While recording the data there are two Toggle Buttons beside the Start/Stop
button.
Note
Record the Algo-Debug data when you need technical support from ifm to debug the scenario.
Data Recording
How to post-process the recorded data
iVA records data in Hierarchical Data Format (HDF) format where the information is stored in form of streams and multi-dimensional arrays. The following example uses the h5py
Python package to read the data.
The data analyzed below is recorded by an O3R225 camera head connected to a VPU device:
the 2D imager is connected to Port 0
the 3D imager is connected to Port 2
the IMU data is recorded at Port 6
one ODS application instance is running
Python snippet to read the data from a recording
import h5py
from matplotlib import pyplot as plt
file_name = 'test_ods.h5'
data = h5py.File(file_name, 'r')
print('Available streams in the recorded data : ',list(data["streams"]))
# Expecting a 2D imager and a 3D imager of a head is connected to VPU
stream_2d = data["streams"]['o3r_rgb_0']
stream_3d = data["streams"]['o3r_tof_0']
stream_ods = data["streams"]['o3r_app_ods_0']
# show all available data per stream
print(stream_2d.dtype)
# Retrieving first image per data stream
rgb_encoded = stream_2d[0]['jpeg']
rgb_decoded = cv2.imdecode(rgb_encoded,cv2.IMREAD_UNCHANGED)
rgb_image = cv2.cvtColor(rgb_decoded,cv2.COLOR_BGR2RGB)
distance_image = stream_3d[0]['distance']*stream_3d[0]['distanceResolution']
amplitude_image = stream_3d[0]['amplitude']*stream_3d[0]['amplitudeResolution']

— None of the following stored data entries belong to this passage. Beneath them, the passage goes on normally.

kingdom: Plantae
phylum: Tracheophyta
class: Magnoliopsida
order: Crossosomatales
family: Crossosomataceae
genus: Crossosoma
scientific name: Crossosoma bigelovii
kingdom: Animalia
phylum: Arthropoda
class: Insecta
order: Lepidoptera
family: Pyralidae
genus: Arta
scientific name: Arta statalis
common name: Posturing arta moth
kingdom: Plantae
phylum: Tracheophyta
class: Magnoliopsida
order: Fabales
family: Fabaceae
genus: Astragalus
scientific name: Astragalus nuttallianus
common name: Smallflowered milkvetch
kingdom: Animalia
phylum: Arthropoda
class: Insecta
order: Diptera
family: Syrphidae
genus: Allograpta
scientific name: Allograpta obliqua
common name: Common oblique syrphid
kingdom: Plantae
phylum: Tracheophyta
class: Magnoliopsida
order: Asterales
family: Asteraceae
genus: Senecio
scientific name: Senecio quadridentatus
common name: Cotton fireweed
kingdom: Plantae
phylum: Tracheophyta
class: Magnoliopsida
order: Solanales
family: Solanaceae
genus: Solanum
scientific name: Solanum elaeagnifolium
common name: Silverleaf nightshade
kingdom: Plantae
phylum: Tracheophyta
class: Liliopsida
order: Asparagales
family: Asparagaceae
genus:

occupancy_grid = stream_ods[0]['image']
plt.figure()
plt.subplot(2,2,1)
plt.imshow(rgb_image)
plt.title('RGB Image')
plt.subplot(2,2,2)
plt.imshow(occupancy_grid,cmap='gray',interpolation='none')
plt.title('Occupancy Grid')
plt.subplot(2,2,3)
plt.imshow(amplitude_image,cmap='gray',interpolation='none')
plt.title('Amplitude Image')
plt.subplot(2,2,4)
plt.imshow(distance_image,cmap='jet',interpolation='none')
plt.title('Distance Image')
Note
The occupancy grid image is 200 x 200 px² image (1px == 50mm) rotated 90° clockwise with respect to the camera’s orientation. The newest data in the robot’s forward direction is a column on the right-hand side of the occupancy grid.
See notes on concurrent workloads for additional information on performance when running many simultaneous 3D camera streams.